* **Set task 1**
Answer these questions about the description of Kura:
(a) What are the four core types of linguistic data?
(b) In what form does Kura store texts in the database?
(c) When a user clicks on a word in the lexicon, what does Kura show?

* **Document**
=-=-=-=-=
Kura is built around the idea of linguistic data. Linguistic data are stored in a database and relations between the data are then created, either by the linguist or automatically.
There are four core types of linguistic data: texts, recordings, scans and lexicon. Of these, texts and lexicon are analyzed by Kura. Recordings of fieldwork sessions or scans of manuscripts are related to texts.
In contrast to other systems, Kura stores texts in the database in parsed and tagged form. This makes it easier to create relations, but more difficult to re-assemble complete texts. This is one of the reasons for the relative slowness of the interlinear editor.
Kura stores facts about many languages and can be used by many users. Which linguistic fact has been entered by which user is stored, too, so it is always possible to account for the data in a scholarly way.
After data has been entered, it is possible to publish it. Kura not only has a range of export formats for texts (and in the next version for lexica), but can present data directly on the web. Using hyperlinks, users of the data can trace their own path through a language. For instance, when reading a certain text, a user might want to look up a word in the lexicon. He clicks on the word in the lexicon, and Kura shows the lexeme, and all the sentences where that lexeme occurs in the corpus.
Kura is extensible: every important language fact can be annotated with user-defined tags. For instance, a text can be tagged with one or more references, and a word in a text with a glosse, a translation, a syntactical function or another bibliographic reference. Kura leaves you free in the creation of these tags.
=-=-=-=-=
Records from a dataset
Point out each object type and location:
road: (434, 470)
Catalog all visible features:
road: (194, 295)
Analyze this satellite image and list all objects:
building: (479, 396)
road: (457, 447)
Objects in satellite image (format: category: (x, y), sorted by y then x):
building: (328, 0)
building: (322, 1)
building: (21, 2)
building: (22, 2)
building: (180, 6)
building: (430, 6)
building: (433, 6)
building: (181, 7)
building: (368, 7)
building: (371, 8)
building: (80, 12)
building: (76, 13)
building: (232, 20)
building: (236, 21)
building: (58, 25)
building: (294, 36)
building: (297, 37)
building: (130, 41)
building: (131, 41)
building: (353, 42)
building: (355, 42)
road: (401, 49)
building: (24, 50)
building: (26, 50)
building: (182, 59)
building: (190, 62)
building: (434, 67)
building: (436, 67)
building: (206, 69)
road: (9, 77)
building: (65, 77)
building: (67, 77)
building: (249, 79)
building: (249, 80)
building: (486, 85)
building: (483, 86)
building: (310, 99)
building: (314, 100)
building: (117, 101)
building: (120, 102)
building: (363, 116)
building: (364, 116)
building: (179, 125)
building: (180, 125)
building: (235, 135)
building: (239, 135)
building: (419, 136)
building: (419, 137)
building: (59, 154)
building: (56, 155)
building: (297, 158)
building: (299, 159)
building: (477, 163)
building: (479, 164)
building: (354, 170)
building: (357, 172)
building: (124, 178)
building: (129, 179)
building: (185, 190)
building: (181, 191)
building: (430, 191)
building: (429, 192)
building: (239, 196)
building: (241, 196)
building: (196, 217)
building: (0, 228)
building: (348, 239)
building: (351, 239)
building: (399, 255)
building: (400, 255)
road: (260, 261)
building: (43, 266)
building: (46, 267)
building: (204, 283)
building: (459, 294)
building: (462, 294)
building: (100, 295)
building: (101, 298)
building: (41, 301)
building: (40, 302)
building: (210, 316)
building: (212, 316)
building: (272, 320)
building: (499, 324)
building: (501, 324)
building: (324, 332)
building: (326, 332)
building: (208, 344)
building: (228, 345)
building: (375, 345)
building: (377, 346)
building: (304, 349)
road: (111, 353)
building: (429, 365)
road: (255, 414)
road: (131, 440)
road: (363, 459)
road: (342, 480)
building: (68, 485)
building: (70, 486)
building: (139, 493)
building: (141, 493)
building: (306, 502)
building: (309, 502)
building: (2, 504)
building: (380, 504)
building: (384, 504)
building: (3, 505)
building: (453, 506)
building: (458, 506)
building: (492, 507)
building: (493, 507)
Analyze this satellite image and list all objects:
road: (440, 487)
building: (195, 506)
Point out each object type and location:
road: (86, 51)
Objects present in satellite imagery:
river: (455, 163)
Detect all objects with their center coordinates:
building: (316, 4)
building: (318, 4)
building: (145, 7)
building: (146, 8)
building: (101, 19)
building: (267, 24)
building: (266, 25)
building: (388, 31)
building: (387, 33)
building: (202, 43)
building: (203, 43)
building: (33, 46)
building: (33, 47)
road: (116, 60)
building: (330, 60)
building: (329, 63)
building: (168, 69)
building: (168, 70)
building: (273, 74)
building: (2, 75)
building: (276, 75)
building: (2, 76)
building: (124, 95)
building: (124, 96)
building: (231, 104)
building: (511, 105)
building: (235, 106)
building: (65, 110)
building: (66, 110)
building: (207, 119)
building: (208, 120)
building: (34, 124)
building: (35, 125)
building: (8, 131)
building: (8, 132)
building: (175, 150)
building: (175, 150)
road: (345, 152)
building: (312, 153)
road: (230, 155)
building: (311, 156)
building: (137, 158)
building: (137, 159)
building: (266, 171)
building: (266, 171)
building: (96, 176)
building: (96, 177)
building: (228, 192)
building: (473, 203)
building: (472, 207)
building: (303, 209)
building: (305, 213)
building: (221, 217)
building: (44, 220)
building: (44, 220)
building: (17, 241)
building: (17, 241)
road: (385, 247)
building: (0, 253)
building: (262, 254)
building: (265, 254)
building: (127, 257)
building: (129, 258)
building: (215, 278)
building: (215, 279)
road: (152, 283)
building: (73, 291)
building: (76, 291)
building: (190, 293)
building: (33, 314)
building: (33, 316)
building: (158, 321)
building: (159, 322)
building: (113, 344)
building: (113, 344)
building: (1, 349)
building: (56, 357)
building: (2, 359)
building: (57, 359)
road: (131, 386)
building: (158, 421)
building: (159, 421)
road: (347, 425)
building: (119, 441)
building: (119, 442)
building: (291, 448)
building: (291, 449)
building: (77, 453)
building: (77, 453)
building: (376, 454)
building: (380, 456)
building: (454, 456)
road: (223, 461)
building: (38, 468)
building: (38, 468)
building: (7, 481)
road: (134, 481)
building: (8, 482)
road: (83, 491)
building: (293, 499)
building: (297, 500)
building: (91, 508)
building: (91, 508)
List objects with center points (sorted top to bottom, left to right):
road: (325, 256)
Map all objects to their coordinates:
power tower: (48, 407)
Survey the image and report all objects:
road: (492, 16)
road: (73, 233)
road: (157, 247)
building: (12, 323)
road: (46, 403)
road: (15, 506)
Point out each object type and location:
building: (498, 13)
=-=-=-=-=
* **Set task 2**
Reproduce the part of the listing that opens with its first line and closes with the line containing "building: (232, 20)", including both of those lines.

* **Written reply 1**
(a) Texts, recordings, scans and lexicon.
(b) In parsed and tagged form.
(c) The lexeme and all the sentences where that lexeme occurs in the corpus.

* **Written reply 2**
Point out each object type and location:
road: (434, 470)
Catalog all visible features:
road: (194, 295)
Analyze this satellite image and list all objects:
building: (479, 396)
road: (457, 447)
Objects in satellite image (format: category: (x, y), sorted by y then x):
building: (328, 0)
building: (322, 1)
building: (21, 2)
building: (22, 2)
building: (180, 6)
building: (430, 6)
building: (433, 6)
building: (181, 7)
building: (368, 7)
building: (371, 8)
building: (80, 12)
building: (76, 13)
building: (232, 20)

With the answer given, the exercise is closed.